The Burnout-Relapse Connection
The fourth mechanism operates on a longer timescale and explains why neurodivergent people in eating disorder recovery relapse at higher rates than neurotypical peers. Eating disorder recovery is energy-intensive work. It requires consistent meal planning, tolerance of discomfort, cognitive flexibility around food rules, and sustained engagement with therapeutic interventions. All of this draws on executive function.
Masking also draws on executive function. Constantly. The neurodivergent person in recovery is attempting to rebuild their relationship with food while simultaneously maintaining the neurotypical performance that their social and professional life requires. The two demands compete for the same finite cognitive budget.
When the masking depletes the budget, which it will, because masking always eventually depletes the budget, the person faces recovery with an empty tank. And the eating disorder, whatever form it takes, offers something that recovery cannot: a low-effort, familiar, highly automated coping strategy. Restriction requires no planning. Bingeing requires no social computation. Purging provides a predictable sensory reset. The eating disorder asks almost nothing of the executive system at exactly the moment when the executive system has nothing left to give.
This is why recovery programs that do not address masking produce incomplete results. The person learns skills for managing the eating disorder, returns to an environment that demands constant masking, depletes the resources those skills require, and relapses. The treatment addressed the symptom without addressing the drain.

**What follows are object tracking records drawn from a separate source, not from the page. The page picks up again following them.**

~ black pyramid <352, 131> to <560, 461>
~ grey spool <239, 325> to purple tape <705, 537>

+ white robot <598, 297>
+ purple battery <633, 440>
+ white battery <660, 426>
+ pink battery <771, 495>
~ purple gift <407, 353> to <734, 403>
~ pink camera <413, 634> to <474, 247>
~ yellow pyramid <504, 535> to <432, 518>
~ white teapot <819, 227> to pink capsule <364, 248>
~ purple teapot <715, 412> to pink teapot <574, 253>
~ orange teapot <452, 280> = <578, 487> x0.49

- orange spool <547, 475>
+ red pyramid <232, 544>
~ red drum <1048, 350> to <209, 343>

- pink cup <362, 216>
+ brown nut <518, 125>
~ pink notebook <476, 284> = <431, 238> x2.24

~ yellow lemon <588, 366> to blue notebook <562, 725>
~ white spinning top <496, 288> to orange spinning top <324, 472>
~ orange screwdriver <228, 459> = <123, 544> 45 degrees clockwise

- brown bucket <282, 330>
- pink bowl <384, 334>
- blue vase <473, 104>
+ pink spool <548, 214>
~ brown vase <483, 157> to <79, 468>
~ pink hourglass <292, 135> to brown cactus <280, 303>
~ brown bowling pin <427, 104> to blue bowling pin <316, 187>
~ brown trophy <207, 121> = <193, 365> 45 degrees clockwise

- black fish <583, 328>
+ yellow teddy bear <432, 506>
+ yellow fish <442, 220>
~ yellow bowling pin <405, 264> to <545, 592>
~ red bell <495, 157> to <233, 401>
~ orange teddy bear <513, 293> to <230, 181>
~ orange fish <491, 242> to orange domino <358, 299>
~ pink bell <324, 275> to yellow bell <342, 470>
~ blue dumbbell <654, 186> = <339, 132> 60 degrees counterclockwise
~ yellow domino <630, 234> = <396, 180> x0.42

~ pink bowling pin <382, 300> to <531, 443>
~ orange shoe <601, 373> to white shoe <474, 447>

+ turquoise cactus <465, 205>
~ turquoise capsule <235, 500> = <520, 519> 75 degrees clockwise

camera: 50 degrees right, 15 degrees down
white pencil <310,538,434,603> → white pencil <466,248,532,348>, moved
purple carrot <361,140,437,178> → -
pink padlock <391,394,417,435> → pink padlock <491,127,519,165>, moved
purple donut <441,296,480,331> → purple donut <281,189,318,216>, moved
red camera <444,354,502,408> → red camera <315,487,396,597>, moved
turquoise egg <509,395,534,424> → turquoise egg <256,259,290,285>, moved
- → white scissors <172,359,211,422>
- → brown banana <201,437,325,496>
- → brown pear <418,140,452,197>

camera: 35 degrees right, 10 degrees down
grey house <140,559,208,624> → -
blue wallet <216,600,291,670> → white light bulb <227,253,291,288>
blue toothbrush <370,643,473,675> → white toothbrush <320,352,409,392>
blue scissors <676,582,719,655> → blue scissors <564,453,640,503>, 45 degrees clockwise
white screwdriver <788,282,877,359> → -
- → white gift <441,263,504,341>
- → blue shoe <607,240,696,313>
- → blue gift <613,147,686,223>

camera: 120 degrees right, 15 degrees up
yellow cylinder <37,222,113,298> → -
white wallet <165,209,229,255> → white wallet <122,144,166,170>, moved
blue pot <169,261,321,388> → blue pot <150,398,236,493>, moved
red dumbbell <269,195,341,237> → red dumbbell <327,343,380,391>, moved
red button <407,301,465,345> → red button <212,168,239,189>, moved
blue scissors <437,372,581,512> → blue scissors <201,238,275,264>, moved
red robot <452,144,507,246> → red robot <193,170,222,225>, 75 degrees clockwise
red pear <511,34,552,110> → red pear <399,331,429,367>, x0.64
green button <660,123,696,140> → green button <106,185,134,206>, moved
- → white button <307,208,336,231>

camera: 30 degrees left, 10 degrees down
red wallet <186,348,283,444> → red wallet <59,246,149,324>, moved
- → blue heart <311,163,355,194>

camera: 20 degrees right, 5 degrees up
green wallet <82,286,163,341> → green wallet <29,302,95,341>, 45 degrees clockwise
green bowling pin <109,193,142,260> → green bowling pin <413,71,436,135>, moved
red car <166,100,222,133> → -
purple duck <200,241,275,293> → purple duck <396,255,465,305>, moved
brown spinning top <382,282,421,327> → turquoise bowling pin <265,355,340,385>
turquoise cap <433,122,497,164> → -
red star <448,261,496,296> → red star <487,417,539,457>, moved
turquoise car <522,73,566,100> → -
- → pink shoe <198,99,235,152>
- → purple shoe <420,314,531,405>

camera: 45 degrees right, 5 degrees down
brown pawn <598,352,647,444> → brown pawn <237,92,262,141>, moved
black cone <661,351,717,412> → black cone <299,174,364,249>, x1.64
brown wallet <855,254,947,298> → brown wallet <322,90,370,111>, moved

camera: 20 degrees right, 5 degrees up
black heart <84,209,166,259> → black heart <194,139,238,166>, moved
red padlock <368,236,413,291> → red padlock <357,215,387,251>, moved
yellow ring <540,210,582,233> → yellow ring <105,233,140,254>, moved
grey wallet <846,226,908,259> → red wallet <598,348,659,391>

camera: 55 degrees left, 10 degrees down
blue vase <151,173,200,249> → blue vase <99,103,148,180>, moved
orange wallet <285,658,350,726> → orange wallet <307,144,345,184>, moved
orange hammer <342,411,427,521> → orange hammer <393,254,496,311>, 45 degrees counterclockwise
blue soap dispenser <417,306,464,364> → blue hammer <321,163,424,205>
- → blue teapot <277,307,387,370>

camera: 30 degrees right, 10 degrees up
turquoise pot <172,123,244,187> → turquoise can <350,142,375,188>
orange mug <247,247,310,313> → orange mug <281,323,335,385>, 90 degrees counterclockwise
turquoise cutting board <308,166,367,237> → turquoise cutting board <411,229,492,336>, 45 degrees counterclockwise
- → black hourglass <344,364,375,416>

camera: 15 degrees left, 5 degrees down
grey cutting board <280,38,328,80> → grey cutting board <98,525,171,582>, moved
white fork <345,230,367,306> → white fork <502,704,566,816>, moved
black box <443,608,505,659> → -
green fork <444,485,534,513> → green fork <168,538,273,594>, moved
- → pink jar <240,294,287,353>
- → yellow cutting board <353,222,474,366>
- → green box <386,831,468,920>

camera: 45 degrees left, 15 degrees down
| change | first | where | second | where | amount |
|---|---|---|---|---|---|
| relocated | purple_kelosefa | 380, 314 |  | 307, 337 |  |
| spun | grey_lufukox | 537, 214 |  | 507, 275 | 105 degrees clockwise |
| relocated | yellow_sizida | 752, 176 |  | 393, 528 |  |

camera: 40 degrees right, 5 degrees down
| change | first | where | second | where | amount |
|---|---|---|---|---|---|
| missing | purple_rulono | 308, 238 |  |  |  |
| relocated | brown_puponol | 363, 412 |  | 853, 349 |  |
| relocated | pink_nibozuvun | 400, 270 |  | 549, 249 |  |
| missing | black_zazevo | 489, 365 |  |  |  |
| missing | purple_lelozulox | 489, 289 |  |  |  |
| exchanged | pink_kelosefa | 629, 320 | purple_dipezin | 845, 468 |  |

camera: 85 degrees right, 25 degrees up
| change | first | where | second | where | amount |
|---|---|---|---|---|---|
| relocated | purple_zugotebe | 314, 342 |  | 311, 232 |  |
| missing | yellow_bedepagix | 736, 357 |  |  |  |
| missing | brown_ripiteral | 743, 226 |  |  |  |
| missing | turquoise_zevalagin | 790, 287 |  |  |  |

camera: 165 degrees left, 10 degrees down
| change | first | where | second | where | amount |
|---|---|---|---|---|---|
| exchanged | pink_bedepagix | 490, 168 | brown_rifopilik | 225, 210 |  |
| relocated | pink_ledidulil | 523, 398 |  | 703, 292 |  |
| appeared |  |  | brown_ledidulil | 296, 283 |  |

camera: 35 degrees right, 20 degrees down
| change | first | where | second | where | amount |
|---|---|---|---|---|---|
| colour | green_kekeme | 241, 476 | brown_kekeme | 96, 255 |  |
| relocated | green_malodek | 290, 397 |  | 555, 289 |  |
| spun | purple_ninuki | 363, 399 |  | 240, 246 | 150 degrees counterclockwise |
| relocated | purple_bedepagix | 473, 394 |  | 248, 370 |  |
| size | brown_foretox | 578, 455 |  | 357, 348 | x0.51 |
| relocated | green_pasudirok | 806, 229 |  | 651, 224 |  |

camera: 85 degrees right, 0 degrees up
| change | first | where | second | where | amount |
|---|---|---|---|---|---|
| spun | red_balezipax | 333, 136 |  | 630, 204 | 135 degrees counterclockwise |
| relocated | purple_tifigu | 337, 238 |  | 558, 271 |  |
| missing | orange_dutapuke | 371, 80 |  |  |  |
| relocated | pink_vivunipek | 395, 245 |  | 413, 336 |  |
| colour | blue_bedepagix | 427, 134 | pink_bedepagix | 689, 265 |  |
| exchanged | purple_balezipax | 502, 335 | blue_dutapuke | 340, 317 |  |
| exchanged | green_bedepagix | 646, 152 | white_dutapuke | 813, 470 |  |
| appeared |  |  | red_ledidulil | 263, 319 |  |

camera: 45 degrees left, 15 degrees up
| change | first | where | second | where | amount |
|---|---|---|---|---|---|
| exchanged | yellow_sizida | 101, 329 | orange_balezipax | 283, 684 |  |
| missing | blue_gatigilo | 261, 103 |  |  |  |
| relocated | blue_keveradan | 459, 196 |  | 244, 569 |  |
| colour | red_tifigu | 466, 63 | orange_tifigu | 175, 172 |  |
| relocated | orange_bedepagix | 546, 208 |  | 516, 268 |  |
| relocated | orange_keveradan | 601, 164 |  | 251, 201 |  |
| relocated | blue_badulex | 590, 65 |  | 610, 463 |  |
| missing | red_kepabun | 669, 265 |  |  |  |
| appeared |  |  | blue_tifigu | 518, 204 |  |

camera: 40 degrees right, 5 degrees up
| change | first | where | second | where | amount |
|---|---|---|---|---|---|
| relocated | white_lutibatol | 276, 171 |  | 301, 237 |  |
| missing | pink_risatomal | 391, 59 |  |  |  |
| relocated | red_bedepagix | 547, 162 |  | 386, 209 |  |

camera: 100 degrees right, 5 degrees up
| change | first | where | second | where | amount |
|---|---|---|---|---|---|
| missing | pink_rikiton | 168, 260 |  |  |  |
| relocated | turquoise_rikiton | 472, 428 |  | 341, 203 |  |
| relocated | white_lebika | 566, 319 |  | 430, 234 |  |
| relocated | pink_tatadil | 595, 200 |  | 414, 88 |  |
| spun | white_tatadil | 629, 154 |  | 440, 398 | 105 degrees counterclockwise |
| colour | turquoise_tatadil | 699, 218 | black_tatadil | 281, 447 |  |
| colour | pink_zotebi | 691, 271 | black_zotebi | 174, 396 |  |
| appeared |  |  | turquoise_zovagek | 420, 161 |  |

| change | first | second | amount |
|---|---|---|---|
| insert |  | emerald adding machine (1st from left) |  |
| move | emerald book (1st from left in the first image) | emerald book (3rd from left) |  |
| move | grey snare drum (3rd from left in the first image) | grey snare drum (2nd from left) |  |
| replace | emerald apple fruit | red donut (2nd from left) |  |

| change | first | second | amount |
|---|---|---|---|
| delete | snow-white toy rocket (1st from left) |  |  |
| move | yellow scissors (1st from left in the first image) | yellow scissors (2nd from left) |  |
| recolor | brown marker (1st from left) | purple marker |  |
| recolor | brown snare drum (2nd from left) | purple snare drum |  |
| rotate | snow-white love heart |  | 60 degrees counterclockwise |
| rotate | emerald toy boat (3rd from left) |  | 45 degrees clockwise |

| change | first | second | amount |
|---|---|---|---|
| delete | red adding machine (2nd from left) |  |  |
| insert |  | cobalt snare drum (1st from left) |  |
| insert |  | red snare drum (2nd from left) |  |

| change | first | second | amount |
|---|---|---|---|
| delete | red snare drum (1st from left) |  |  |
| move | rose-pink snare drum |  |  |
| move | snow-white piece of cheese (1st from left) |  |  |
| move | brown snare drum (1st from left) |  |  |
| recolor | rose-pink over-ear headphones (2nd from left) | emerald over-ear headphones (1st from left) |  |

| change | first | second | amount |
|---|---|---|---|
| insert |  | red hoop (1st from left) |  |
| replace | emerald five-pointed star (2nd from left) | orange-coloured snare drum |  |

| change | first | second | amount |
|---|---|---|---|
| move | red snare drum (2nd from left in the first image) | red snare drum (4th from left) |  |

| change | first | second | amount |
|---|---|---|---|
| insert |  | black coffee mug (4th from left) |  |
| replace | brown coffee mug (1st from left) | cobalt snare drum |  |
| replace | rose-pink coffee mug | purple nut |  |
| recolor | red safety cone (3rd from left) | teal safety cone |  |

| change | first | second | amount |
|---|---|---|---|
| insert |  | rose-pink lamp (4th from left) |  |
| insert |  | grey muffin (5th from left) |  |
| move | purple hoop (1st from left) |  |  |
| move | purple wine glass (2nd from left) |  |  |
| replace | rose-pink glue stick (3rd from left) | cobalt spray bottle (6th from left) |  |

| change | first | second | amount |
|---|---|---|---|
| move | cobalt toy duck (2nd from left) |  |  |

What This Means for Treatment
Clinicians treating eating disorders in neurodivergent clients need to assess camouflaging as a clinical variable, not an incidental feature. The degree to which a person masks predicts the energy available for recovery, the environments that will trigger relapse, and the accommodations that treatment must include.
Practical changes include reducing masking demands during meals in treatment settings (allowing sensory accommodations, not requiring group dining at standard pace, permitting stimming behaviors that support self-regulation), building “unmasking” skills alongside eating skills, and recognizing that a relapse following a period of high social demand is not a failure of the eating disorder treatment. It is a predictable consequence of the energy equation.
The woman at the work lunch does not need a better meal plan. She needs permission to eat in ways that her nervous system can actually sustain, which means meals where the performance requirement is low enough that there are cognitive resources left over for the actual act of eating.
That permission, in a world organized around neurotypical social defaults, is harder to grant than any clinician’s treatment protocol accounts for.
Frequently Asked Questions
Is there a connection between neurodivergence and eating disorders?
Yes. Research shows significant overlap between autism, ADHD, and eating disorders. Sensory processing differences affect food relationships, executive function challenges complicate meal planning and preparation, and the effort of masking neurodivergent traits depletes the cognitive resources needed for recovery.
Does masking cause eating disorders?
Masking does not cause eating disorders directly, but research shows that camouflaging neurodivergence predicts eating disorder severity more than neurodivergence itself. The effort to appear neurotypical drains executive functioning resources needed for recovery, and when the masking energy is depleted, the eating disorder offers a familiar, low-effort coping strategy.